15 Responses to Science Questions Go Here

  1. Pingback: Everything You Ever Wanted to Know About Tooth Staining and More! (way, waaaaaaay more). | Quick! To The Lab!

  2. Lisa says:

    I don’t remember where, but I read that putting cream in your coffee reduces/prevents coffee-stained teeth. Why?


  3. Christina says:

    A while back I ate some fiddleheads that were pretty al dente. I had a stomach ache for two days. What’s up? Is there some sort of toxic compound in fiddle heads that needs to be cooked till broken down (like manioc/cassava or dasheen/taro leaves)? Or is it just me? In case of the latter, when you make my clone, can you genetically engineer this defect out? I like fiddle heads and I think my clone would too.



  4. Christina says:

    I’m pretty busy these days. I could use a personal assistant, but it has to be some one I can trust. Would you be able to make me a clone of my very own?



  5. Pingback: Burned by Bad Science | Quick! To The Lab!

  6. Darolyn says:

    Why would flour work on burns?

    Beneficial use for white flour
    May 30th, 2011 , by Suzanne
    Every day I am inundated by shared e-mail. I get political comments, pictures of cute animals, stories that make me cry, and helpful hints. I am amazed at how much false information is in these e-mails. I often do a little google search and find that the facts are flat out wrong or deliberately misleading. I don’t know who originates these things, but most of them are in the same writing style and they are all way too wordy.

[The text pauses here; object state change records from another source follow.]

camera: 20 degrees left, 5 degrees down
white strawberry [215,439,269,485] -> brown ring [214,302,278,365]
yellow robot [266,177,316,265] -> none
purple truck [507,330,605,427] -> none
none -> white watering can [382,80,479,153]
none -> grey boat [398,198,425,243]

    I got one a few weeks ago. It was a long, long, long story about someone’s friend who served in Vietnam, a burn victim, and a kitchen accident. The bottom line was that if you put white flour on a burn, it will not blister or scar. I wondered if it was true.

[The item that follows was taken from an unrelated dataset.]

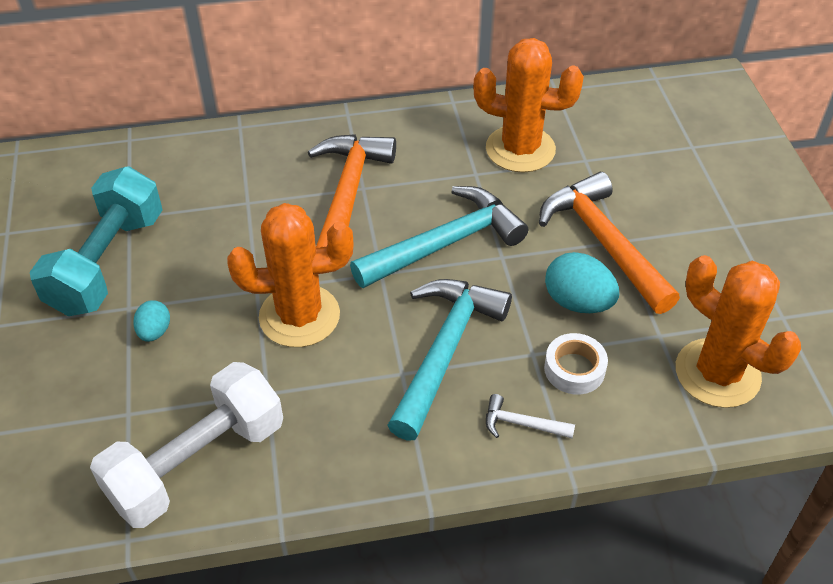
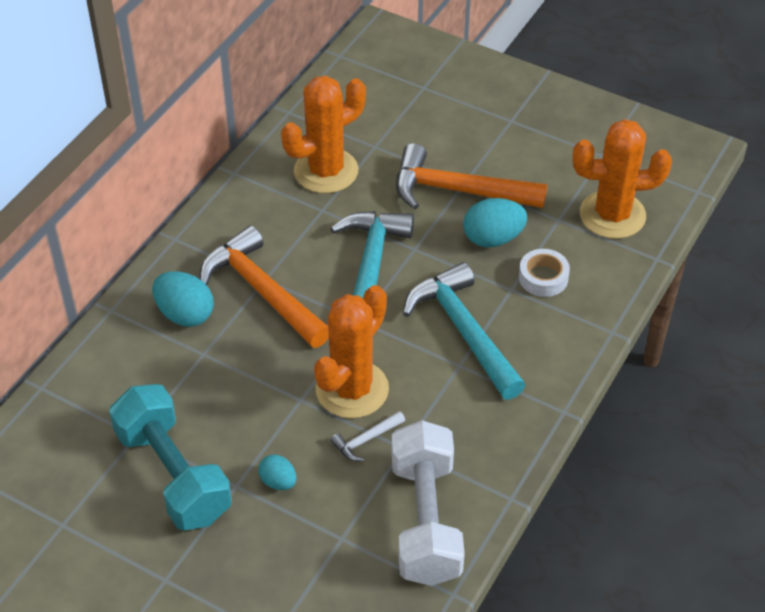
camera: 50 degrees left, 0 degrees up
white hammer [486,394,575,438] -> white hammer moved to [330,411,405,461]
none -> turquoise egg [152,271,214,327]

    Last week I was cooking up a storm. I had all four burners going on high heat. I reached to stir something on the back burner and bumped the lid of the pot on the front burner. Steam hit my hand – immediate pain and redness on two fingers. I was reaching for an ice cube, when I thought of the flour e-mail.

    I didn’t have any white flour in the kitchen, but I had spelt flour. I rubbed flour into both burns. I went back to cooking, still in pain. “That didn’t work,” I thought cynically. I didn’t think about the incident again until this morning. I looked at my hands…no redness, no brown mark. Both of those steam burns would normally have blistered. They did not. In fact, I have no memory of any more pain. I finished cooking and served the meal, never thinking again about pain or burns.

    The flour story originated with a burn victim in Vietnam


  7. pawsitivelife says:

    As a vegetarian for 14 years..if I ate a steak would I get sick?


  8. pawsitivelife says:

    Does water get processed faster by the body than other liquids?


  9. Darolyn says:

    Why does coffee and tea seem colder than room temperature after cooling?


  10. pawsitivelife says:

    Why does old milk curdle in coffee?